(Consigne):
Pouvez-vous réécrire sous forme de liste le paragraphe de l'extrait sur Menger qui commence par « Durant l'année 1876 », en gardant ses faits principaux ?
++++ Texte cité
1.1.2. Les idées de Menger en matière de politique économique

Il est généralement admis que Menger, nous l’avons évoqué, est le fondateur de la tendance autrichienne du libéralisme dont les principaux représentants ne sont autres que Mises ou Hayek 90 . L’accent libéral des cours dispensés au jeune prince héritier Rudolf a servi de justification à l’interprétation soutenue par ses descendants 91 .

Durant l’année 1876, Menger exerce la fonction de tuteur auprès du jeune prince héritier Rudolf (1858-1889) 92 , fils de l’empereur François-Joseph (1830-1916). Il lui donne un cours d’économie générale qui comprend deux parties : la première traite de politique économique et des problèmes financiers et monétaires et la seconde est un cours de « statistique » concernant les conditions des différentes provinces de l’Empire habsbourgeois. Les liens qu’il a noué avec le prince sont tels que de nombreux biographes du prince Rudolf ont pu considérer l’influence de Menger comme décisive pour la pensée de Rudolf 93 . Il l’accompagne par la suite lors de son voyage en Angleterre et aurait même publié avec lui un pamphlet lors de leur séjour en Angleterre [Der österreichische Adel und sein constitutioneller Beruf, Munich 1878 94 ].

L’accent libéral des cours de politique économique contrastait franchement avec la politique conservatrice menée à l’époque par le nouveau gouvernement du comte Eduard Taaffe (1833-1895), lequel fut au pouvoir de 1879 à 1893. Cette politique conservatrice marque un retour de l’influence du catholicisme, s’opposant à la politique libérale et anticléricale menée précédemment par le gouvernement Auersperg.

Nombreuses sont les hypothèses permettant d’expliquer l’accent libéral de ces cours. L’interprétation donnée par E. Streissler nous semble ici éclairante. Celui-ci considère que les cours de Menger au jeune prince sont « emprunts de la confiance illimitée dans le progrès du milieu du dix-neuvième siècle, en particulier dans le progrès économique de l’espèce humaine [mankind] » (E. Streissler 1990, p. 123). Lors de leur séjour en Angleterre, Menger et Rudolf auraient découvert concrètement les formidables avancées permises par la révolution industrielle. Les progrès économiques que connaît l’Autriche n’en sont encore qu’à leurs premiers balbutiements 95  : ils sont surtout freinés par la politique conservatrice et les rouages de la « bureaucratie joséphiste ».
++++++++
++++ Données fournies
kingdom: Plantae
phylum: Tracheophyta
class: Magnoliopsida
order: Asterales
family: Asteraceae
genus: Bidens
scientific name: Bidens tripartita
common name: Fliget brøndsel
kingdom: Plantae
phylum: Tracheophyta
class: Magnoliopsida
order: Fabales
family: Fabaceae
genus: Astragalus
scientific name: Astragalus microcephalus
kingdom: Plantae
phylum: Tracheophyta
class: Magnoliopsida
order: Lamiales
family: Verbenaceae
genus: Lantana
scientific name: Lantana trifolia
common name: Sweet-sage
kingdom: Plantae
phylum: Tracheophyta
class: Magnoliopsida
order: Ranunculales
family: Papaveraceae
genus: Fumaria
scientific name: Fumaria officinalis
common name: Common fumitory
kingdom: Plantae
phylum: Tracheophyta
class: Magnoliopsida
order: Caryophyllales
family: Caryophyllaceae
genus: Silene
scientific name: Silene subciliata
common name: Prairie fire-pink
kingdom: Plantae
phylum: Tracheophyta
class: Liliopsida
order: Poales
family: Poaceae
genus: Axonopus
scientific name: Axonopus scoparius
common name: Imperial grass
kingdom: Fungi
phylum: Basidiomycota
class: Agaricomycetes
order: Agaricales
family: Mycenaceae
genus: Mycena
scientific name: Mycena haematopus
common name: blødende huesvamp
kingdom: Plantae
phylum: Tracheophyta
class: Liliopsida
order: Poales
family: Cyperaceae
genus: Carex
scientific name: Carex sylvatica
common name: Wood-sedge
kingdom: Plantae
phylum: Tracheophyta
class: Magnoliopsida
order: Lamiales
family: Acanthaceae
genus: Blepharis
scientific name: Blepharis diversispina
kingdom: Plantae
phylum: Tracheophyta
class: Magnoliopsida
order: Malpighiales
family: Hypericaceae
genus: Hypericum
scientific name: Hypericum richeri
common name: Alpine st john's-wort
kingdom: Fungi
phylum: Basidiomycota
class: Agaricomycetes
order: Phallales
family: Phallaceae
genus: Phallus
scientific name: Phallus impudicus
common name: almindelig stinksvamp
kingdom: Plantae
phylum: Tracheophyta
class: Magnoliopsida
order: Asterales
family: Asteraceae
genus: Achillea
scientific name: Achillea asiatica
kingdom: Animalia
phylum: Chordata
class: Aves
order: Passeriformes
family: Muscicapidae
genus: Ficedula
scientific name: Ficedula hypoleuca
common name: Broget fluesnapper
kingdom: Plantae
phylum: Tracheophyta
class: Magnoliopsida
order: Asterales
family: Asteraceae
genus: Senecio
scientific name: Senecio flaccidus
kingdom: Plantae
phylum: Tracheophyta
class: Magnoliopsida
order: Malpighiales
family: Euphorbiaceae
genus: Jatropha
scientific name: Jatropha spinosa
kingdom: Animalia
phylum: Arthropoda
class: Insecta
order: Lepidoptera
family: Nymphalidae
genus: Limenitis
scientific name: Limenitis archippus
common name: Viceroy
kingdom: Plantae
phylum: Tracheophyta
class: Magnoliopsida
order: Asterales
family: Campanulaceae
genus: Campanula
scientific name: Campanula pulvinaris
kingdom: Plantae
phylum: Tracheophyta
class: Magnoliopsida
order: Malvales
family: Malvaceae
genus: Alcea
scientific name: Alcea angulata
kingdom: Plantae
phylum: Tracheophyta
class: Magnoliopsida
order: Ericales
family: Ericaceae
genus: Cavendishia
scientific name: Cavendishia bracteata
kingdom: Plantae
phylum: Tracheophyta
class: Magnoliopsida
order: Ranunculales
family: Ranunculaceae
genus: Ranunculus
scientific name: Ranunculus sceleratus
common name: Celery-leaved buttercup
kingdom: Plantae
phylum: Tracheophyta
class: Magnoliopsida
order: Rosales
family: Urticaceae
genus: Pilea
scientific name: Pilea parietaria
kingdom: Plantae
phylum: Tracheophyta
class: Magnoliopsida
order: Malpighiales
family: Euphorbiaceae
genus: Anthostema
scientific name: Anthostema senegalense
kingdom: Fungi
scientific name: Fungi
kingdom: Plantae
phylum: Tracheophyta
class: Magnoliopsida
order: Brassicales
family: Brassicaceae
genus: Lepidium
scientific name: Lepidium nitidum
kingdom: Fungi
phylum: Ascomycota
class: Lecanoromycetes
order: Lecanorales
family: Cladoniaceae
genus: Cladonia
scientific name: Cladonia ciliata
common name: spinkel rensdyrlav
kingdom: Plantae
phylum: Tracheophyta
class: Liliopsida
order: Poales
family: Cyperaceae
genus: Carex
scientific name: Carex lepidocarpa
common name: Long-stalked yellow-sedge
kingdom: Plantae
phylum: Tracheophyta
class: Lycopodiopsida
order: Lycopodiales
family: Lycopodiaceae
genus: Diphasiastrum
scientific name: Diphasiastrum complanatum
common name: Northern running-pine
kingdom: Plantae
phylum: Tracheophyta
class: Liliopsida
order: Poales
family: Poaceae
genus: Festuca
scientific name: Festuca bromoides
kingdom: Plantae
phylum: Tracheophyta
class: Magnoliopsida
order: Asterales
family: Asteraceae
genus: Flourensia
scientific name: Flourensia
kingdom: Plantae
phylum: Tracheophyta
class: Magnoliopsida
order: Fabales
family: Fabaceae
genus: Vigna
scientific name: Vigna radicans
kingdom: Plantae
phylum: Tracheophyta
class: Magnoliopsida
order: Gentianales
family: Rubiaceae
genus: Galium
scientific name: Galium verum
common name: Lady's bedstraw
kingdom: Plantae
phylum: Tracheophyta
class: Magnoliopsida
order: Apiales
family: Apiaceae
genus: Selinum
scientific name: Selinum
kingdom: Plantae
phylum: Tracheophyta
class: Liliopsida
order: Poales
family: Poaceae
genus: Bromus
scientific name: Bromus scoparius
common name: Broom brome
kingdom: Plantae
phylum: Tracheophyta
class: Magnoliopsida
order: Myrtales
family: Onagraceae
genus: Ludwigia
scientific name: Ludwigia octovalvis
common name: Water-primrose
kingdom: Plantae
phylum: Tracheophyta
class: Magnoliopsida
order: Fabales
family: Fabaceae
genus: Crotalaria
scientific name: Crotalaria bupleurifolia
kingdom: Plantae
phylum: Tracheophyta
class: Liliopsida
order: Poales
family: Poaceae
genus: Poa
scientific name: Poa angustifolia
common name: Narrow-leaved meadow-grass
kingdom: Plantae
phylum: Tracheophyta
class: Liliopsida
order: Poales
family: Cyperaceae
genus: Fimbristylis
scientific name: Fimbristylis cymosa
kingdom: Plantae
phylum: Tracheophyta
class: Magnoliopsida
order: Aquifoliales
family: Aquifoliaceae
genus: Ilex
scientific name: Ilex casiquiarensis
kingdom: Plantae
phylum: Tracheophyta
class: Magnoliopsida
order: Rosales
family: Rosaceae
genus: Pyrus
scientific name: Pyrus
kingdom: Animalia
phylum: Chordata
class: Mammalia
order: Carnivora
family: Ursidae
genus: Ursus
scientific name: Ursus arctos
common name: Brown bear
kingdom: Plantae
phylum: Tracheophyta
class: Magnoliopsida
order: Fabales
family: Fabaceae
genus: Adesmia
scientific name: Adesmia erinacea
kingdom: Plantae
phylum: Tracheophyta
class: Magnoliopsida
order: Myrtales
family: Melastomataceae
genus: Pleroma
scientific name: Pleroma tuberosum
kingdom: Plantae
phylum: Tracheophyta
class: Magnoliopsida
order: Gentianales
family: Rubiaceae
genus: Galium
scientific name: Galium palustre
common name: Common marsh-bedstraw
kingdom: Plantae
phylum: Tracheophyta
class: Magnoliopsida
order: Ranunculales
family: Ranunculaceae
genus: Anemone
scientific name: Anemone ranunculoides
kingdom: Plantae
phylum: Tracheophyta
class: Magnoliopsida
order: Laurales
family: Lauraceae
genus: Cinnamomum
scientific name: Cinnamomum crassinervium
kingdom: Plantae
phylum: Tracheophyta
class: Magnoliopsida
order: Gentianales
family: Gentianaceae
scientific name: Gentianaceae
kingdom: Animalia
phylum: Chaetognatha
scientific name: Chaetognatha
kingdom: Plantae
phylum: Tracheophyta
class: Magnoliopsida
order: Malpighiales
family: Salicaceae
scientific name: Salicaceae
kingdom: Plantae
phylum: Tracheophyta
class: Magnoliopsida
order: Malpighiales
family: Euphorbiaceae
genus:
++++++++
(Réponse complète):
- En 1876, Menger est le tuteur du jeune prince héritier Rudolf (1858-1889), fils de l'empereur François-Joseph (1830-1916).
- Il lui donne un cours d'économie générale en deux parties. La première porte sur la politique économique et les problèmes financiers et monétaires. La seconde est un cours de « statistique » sur les conditions des différentes provinces de l'Empire habsbourgeois.
- Ses liens avec le prince sont si étroits que de nombreux biographes de Rudolf jugent l'influence de Menger décisive pour la pensée du prince.
- Il l'accompagne ensuite lors de son voyage en Angleterre. Pendant ce séjour, ils auraient publié ensemble un pamphlet, Der österreichische Adel und sein constitutioneller Beruf (Munich, 1878).